American information theorist

Rob Kling (August 1944 – May 15, 2003) was an American professor of information systems and information science at the School of Library and Information Science (SLIS) and adjunct professor of computer science at Indiana University Bloomington in the United States. He directed the interdisciplinary Center for Social Informatics (CSI), at Indiana University. Previously, he taught at the University of Wisconsin–Madison from 1971 to 1973, and then at the University of California, Irvine for 23 years before starting at Indiana University in 1996.

He is considered to have been a key founder of social analyses of computing and a leading expert on the study of social informatics; he was described by the Los Angeles Times as "the founding father of social informatics". He served on the boards of several academic journals and was an editor for The Information Society. His research was published in at least 85 academic journal articles and book chapters; he consulted for the United States Congress and spoke at conferences across North America and western Europe. Kling was awarded an honorary doctorate in social sciences by the Free University of Brussels in 1987.

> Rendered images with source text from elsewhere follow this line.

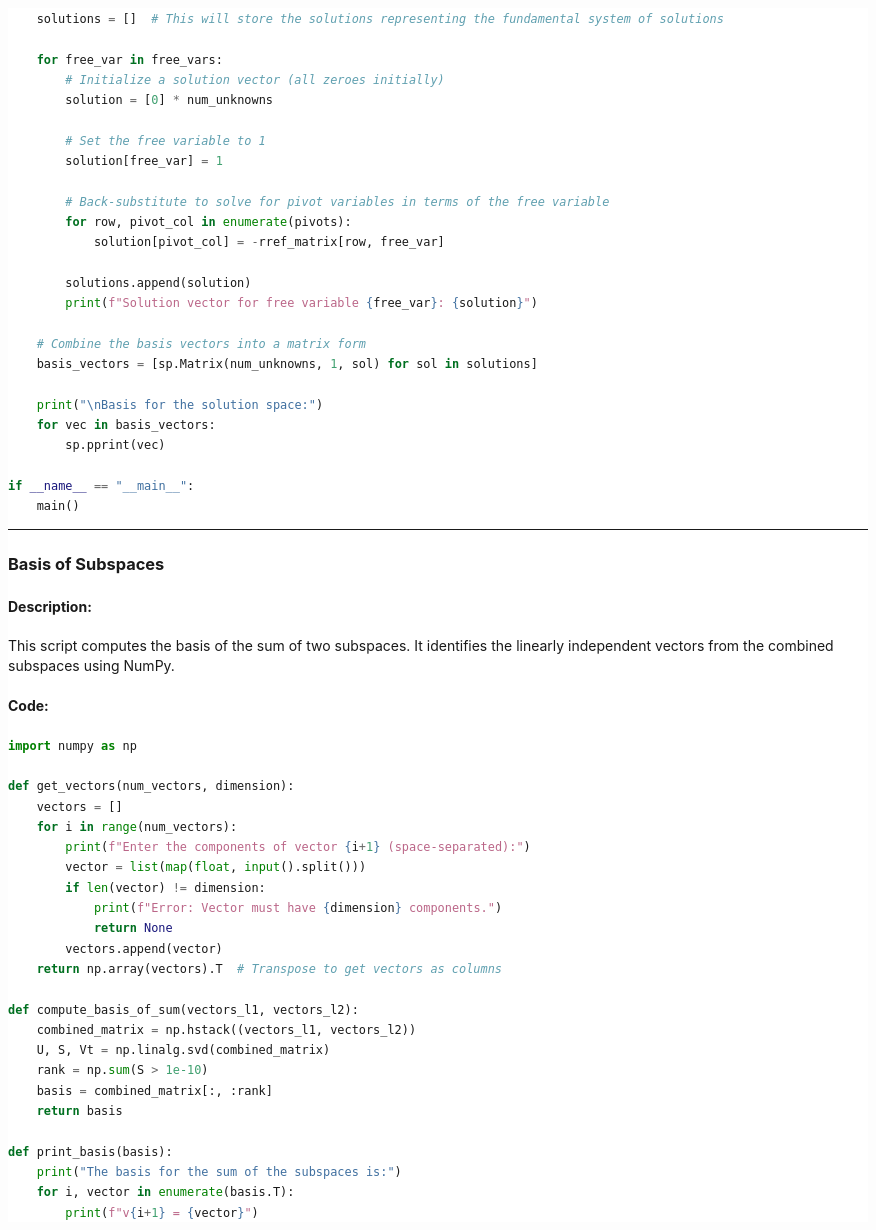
 ```python
    solutions = []  # This will store the solutions representing the fundamental system of solutions

    for free_var in free_vars:
        # Initialize a solution vector (all zeroes initially)
        solution = [0] * num_unknowns

        # Set the free variable to 1
        solution[free_var] = 1

        # Back-substitute to solve for pivot variables in terms of the free variable
        for row, pivot_col in enumerate(pivots):
            solution[pivot_col] = -rref_matrix[row, free_var]

        solutions.append(solution)
        print(f"Solution vector for free variable {free_var}: {solution}")

    # Combine the basis vectors into a matrix form
    basis_vectors = [sp.Matrix(num_unknowns, 1, sol) for sol in solutions]

    print("\nBasis for the solution space:")
    for vec in basis_vectors:
        sp.pprint(vec)

if __name__ == "__main__":
    main()
```

---

### Basis of Subspaces

#### Description:

This script computes the basis of the sum of two subspaces. It identifies the linearly independent vectors from the combined subspaces using NumPy.

#### Code:

```python
import numpy as np

def get_vectors(num_vectors, dimension):
    vectors = []
    for i in range(num_vectors):
        print(f"Enter the components of vector {i+1} (space-separated):")
        vector = list(map(float, input().split()))
        if len(vector) != dimension:
            print(f"Error: Vector must have {dimension} components.")
            return None
        vectors.append(vector)
    return np.array(vectors).T  # Transpose to get vectors as columns

def compute_basis_of_sum(vectors_l1, vectors_l2):
    combined_matrix = np.hstack((vectors_l1, vectors_l2))
    U, S, Vt = np.linalg.svd(combined_matrix)
    rank = np.sum(S > 1e-10)
    basis = combined_matrix[:, :rank]
    return basis

def print_basis(basis):
    print("The basis for the sum of the subspaces is:")
    for i, vector in enumerate(basis.T):
        print(f"v{i+1} = {vector}")
```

Kling was born in Elizabeth, New Jersey, U.S. He earned a bachelor's degree from Columbia University before obtaining a master's degree and doctoral degree in artificial intelligence from Stanford University; he worked as a research engineer for the Stanford Research Institute's Artificial Intelligence Center. He died on May 15, 2003 in Bloomington, Indiana of cardiovascular disease at age 58. The Rob Kling Center for Social Informatics of the Luddy School of Informatics, Computing, and Engineering at Indiana University Bloomington is named in his honor.